Salah satu alasan yang melatarbelakangi perubahan dari Kurikulum 2006 menjadi Kurikulum 2013, menurut Mohammad Nuh Menteri Pendidikan dan Kebudayaan–yang mengakhir masa jabatannya pada bulan Oktober 2014 itu–ada banyak kekurangan pada kurikulum sebelumnya (Kurikulum 2006), lansir Antara.
Seumur Jagung
Di akhir masa jabatannya, Mohammad Nuh mantan Mendikbud berkeinginan menteri penggantinya akan melanjutkan Kurikulum 2013. Namun, Mendikbud terpilih pada Kabinet Kerja, Anies Baswedan memiliki pendapat berbeda terkait dengan penerapan Kurikulum 2013 yang baru “seumur jagung” tersebut.
Pada bulan Desember 2014, Anies Baswedan memutuskan untuk menghentikan pelaksanaan Kurikulum 2013 di sekolah-sekolah yang baru menetapkan satu semester, yaitu sejak tahun pelajaran 2014/2015 dan kembali menggunakan Kurikulum 2006 mulai semester genap tahun pelajaran 2014/2015. Pasalnya, berbagai konsep di Kurikulum 2013 sebenarnya telah diakomodasi dalam Kurikulum 2006.
Terkait dengan keputusannya menghentikan pelaksanaan Kurikulum 2013, Anies Baswedan menyatakan, “Kami tidak ingin gonta-ganti kurikulum, tetapi menyempurnakan yang ada biar bisa dijalankan dengan baik.
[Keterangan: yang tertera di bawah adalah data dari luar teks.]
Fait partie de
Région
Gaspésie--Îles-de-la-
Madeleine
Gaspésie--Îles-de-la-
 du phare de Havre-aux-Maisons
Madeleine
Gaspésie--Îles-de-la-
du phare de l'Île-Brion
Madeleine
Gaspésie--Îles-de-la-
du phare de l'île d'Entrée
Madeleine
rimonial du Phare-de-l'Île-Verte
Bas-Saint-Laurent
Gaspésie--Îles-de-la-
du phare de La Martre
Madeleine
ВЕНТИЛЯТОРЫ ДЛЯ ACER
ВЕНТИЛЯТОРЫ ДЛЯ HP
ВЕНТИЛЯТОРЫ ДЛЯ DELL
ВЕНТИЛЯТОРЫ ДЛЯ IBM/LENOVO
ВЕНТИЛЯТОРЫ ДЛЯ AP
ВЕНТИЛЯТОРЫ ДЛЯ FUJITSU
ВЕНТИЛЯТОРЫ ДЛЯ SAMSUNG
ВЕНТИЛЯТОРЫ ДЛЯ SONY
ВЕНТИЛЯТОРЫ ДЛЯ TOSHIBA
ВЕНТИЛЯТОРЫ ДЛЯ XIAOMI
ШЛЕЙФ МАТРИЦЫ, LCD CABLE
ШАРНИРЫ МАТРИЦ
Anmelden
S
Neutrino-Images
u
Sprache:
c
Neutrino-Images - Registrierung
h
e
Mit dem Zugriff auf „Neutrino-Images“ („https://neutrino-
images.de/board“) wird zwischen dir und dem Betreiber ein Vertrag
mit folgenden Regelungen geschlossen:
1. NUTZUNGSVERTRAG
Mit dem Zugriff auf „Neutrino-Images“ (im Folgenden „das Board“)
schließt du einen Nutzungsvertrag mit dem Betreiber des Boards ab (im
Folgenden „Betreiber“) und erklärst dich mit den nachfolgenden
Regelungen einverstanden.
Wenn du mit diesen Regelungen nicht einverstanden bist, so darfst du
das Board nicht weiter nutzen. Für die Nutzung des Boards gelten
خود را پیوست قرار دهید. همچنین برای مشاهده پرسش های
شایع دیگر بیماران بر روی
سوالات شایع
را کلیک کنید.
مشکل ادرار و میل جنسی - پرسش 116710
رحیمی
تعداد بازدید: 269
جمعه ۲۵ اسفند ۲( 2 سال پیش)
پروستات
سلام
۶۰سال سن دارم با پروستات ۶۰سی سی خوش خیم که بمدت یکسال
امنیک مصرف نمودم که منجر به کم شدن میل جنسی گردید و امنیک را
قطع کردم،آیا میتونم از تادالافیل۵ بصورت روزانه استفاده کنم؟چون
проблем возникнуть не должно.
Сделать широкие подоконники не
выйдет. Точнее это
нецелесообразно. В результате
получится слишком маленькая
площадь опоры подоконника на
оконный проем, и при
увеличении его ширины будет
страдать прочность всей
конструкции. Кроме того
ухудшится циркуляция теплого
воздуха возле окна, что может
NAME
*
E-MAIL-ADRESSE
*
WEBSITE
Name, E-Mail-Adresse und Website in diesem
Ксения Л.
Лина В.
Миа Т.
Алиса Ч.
Tidak ada niat untuk menjadikan salah satu elemen pendidikan menjadi percobaan, apalagi siswa yang menjadi tiang utama masa depan bangsa.”
Penyempurnaan tersebut, kata dia, dilakukan untuk melihat sejauh mana kesiapan guru-guru sebagai eksekutor pelaksanaan kurikulum tersebut. “Harus ditinjau kesiapan gurunya bagaimana? Jangan memaksakan maunya Jakarta, tetapi lihat di seluruh Indonesia,” ujarnya.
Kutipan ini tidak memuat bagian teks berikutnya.